Edit: a combination of the ideas of ChingPing, toto2, Coffee on Mars and rds (in the order they appear as I currently see this page).
Set A = ceiling(sum/k). This is a lower bound for the minimum. To find a good upper bound for the minimum, create a good partition by any of the mentioned methods, moving borders until you don't find any simple move that still decreases the maximum subsum. That gives you an upper bound B, not much larger than the lower bound (if it were much larger, you'd find an easy improvement by moving a border, I think).
Now proceed with ChingPing's algorithm, with the known upper bound reducing the number of possible branches. This last phase is O((B-A)*n), finding B unknown, but I guess better than O(n^2).
I have a sucky branch and bound algorithm ( please dont downvote me )
First take the sum of array and dvide by k, which gives you the best case bound for you answer i.e. the average A. Also we will keep a best solution seen so far for any branch GO ( global optimal ).Lets consider we put a divider( logical ) as a partition unit after some array element and we have to put k-1 partitions. Now we will put the partitions greedily this way,
Traverse the array elements summing them up until you see that at the next position we will exceed A, now make two branches one where you put the divider at this position and other where you put at next position, Do this recursiely and set GO = min (GO, answer for a branch ).
If at any point in any branch we have a partition greater then GO or the no of position are less then the partitions left to be put we bound. In the end you should have GO as you answer.
EDIT:
As suggested by Daniel, we could modify the divider placing strategy a little to place it until you reach sum of elements as A or the remaining positions left are less then the dividers.
This is just a sketch of an idea... I'm not sure that it works, but it's very easy (and probably fast too).
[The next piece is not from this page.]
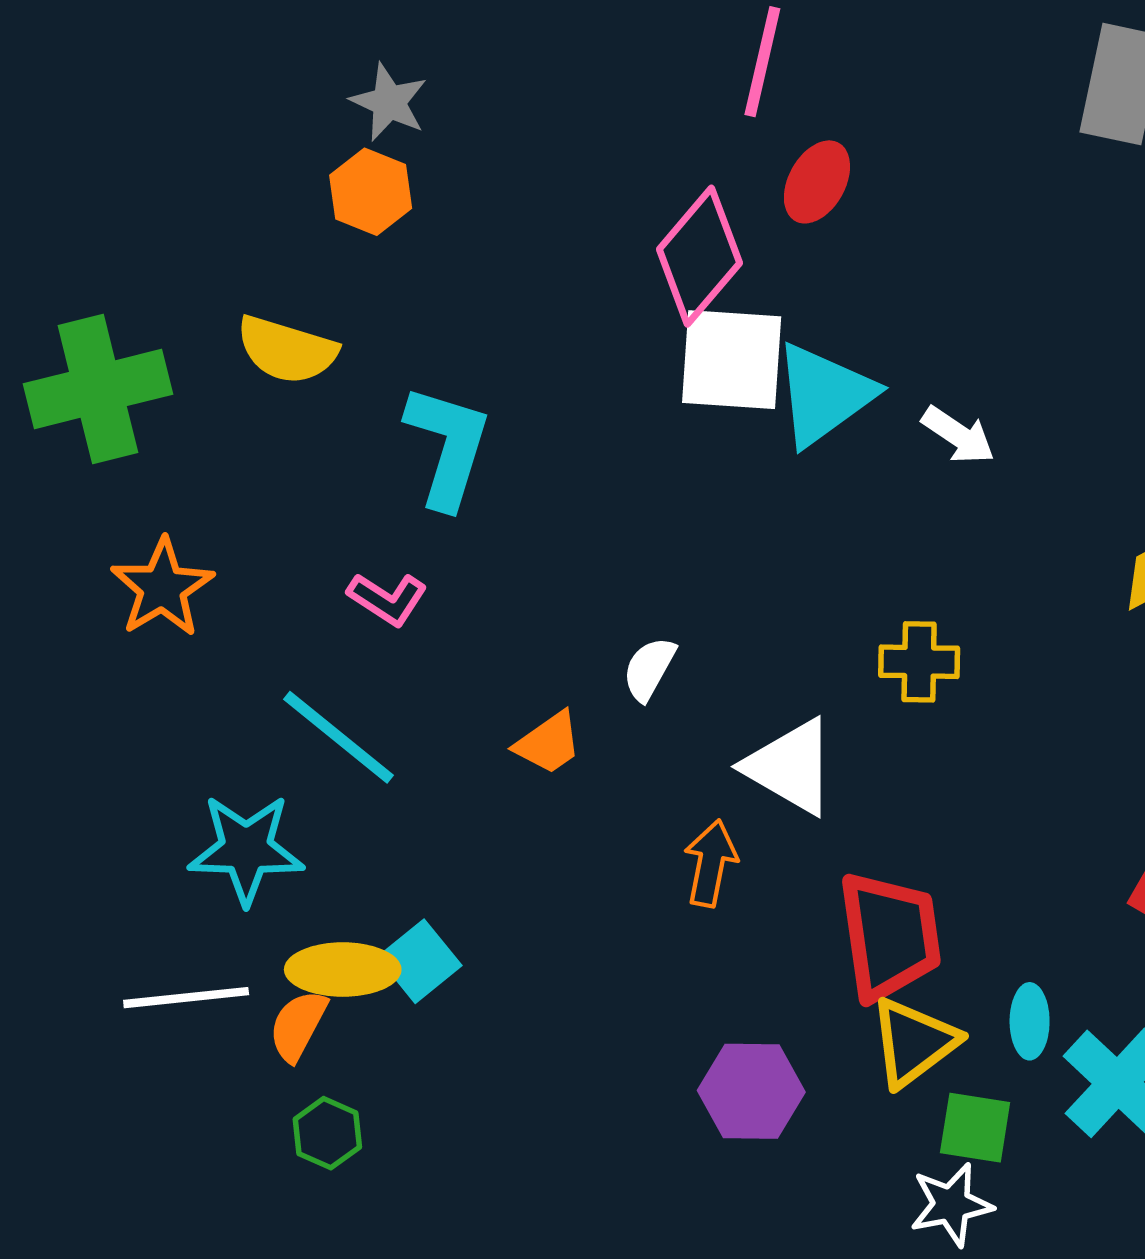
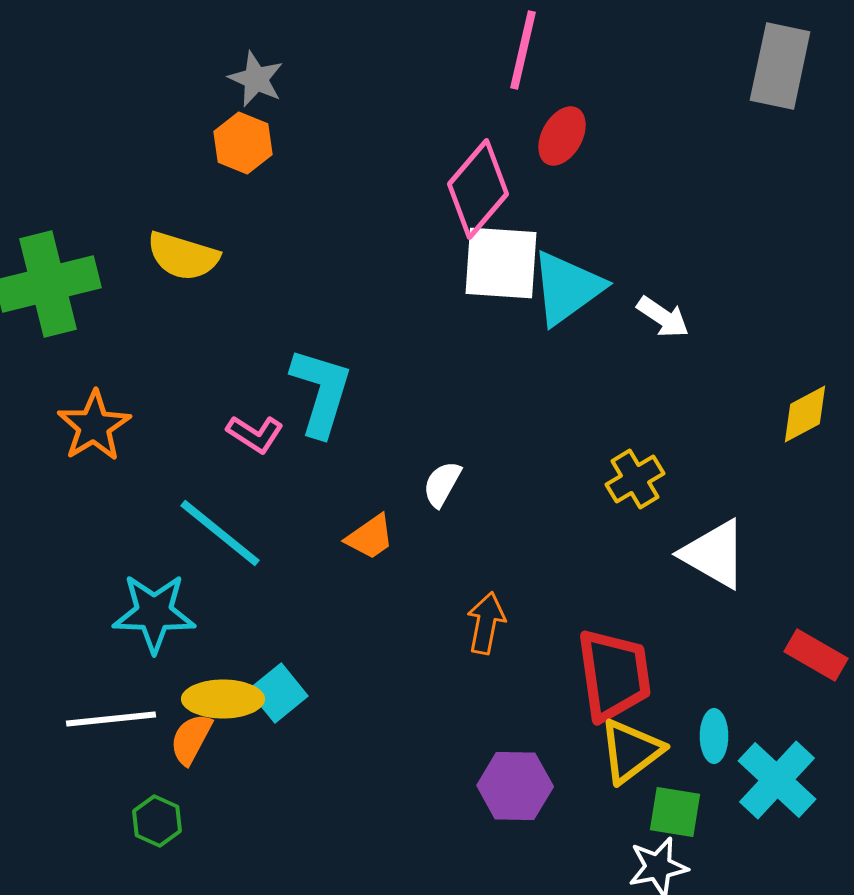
cyan L-shape: (448, 446) -> (321, 392), moved
yellow cross: (919, 662) -> (635, 479), turned -32
white triangle: (790, 767) -> (714, 554), moved
green hexagon: (327, 1133) -> (157, 821), moved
You start say by putting the separations evenly distributed (it does not actually matter how you start).
Make the sum of each subarray.
Find the subarray with the largest sum.
Look at the right and left neighbor subarrays and move the separation on the left by one if the subarray on the left has a lower sum than the one on the right (and vice-versa).
Redo for the subarray with the current largest sum.
You'll reach some situation where you'll keep bouncing the separation between the same two positions which will probably mean that you have the solution.
EDIT: see the comment by #rds. You'll have to think harder about bouncing solutions and the end condition.
My idea, which unfortunately does not work:
Split the array in N subarrays
Locate the two contiguous subarrays whose sum is the least
Merge the subarrays found in step 2 to form a new contiguous subarray
If the total number of subarrays is greater than k, iterate from step 2, else finish.
If your array has random numbers, you can hope that a partition where each subarray has n/k is a good starting point.
From there
Evaluate this candidate solution, by computing the sums
Store this candidate solution. For instance with:
an array of the indexes of every sub-arrays
the corresponding maximum of sum over sub-arrays
Reduce the size of the max sub-array: create two new candidates: one with the sub-array starting at index+1 ; one with sub-array ending at index-1
Evaluate the new candidates.
If their maximum is higher, discard
If their maximum is lower, iterate on 2, except if this candidate was already evaluated, in which case it is the solution.